Kamis (18/10/2024) kemarin adalah Aksi Kamisan ke-386, dan merupakan aksi terakhir dalam masa Jokowi Mulyono menjadi presiden.
Dalam surat terakhir (¬ lihat PDF) Jaringan Solidaritas Korban untuk Keadilan (JSKK), yang ditandatangani presidium yang terdiri atas Suciwati, Sumarsih, dan Bejo Untung, antara lain tertulis:
“Sebagai kata penutup kami sampaikan bahwa surat ini adalah Surat Aksi Kamisan yang terakhir kami kirimkan kepada Presiden RI. Adapun Aksi Kamisan akan tetap berlanjut dan konsisten berdiri dan berjuang untuk melawan impunitas, merawat ingatan, dan menuntut akuntabilitas atas
kasus-kasus kejahatan kemanusiaan dan pelanggaran HAM.”
Artinya aksi masih akan berlanjut.
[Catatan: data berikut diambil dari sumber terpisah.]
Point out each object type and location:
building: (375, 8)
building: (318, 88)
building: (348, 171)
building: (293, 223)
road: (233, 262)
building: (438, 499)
Surat tersebut menyatakan:
“[…] setelah selesainya dua periode masa kekuasaan. Selama 10 tahun terakhir, Aksi Kamisan terus merasakan adanya kebohongan atas janji yang telah Bapak nyatakan mengenai penegakan hukum dan HAM, termasuk janji-janji untuk merealisasikan keadilan bagi korban pelanggaran berat HAM.”
Semua janji Jokowi untuk penuntasan pelanggan HAM berat dan menghapus impunitas disebut, “Hanya dijadikan bahan kampanye semasa mengejar kekuasaan dan jabatan.”
Aksi Kamisan tak dapat terpisahkan dari Maria Catarina Sumarsih (72). Zen RS dalam Narasi menamsilkan Bu Sumarsih sebagai keris yang mengalami berulang-ulang, proses tempa-lipat dan tempa-lipat sampai 386 kali, sehingga berpamor.
Menurut Zen:
“Ketika Bu Sumarsih mengatakan bahwa cintanya kepada Wawan, putranya yang tewas dibunuh dalam Tragedi Semanggi I, bertransformasi menjadi ʼmencintai sesama manusia dan para korban pelanggaran HAM dari berbagai kasusʼ, kita menyaksikan lompatan kualitatif yang membuat 1 Wawan + 1 Sumarsih ≠ 2, melainkan = banyak dan menggerakkan. Bertiwikrama.”
Zen juga menyodorkan cermin jernih yang membuat saya malu, merasa tersindir, karena yang telah saya lakukan lebih payah daripada yang dia katakan:
“Alih-alih mengorganisir diri menjadi lebih canggih, lebih kuat dan lebih luas dalam taktik dan strategi dan front, kita masih ‘sekadar’ berkerumun di sekitar Bu Sumarsih. Kita menggunakannya untuk mereguk kenyamanan rapuh bahwa kita telah berbuat tapi pada dasarnya belum apa-apa, atau tidak melakukan apa-apa dari sisi dampak, karena hanya berkerumun di sekitar Bu Sumarsih itu saja yang kita bisa — sembari hanya bisa mengumpat para korban yang merapat kepada yang sebelumnya dianggap pendosa.”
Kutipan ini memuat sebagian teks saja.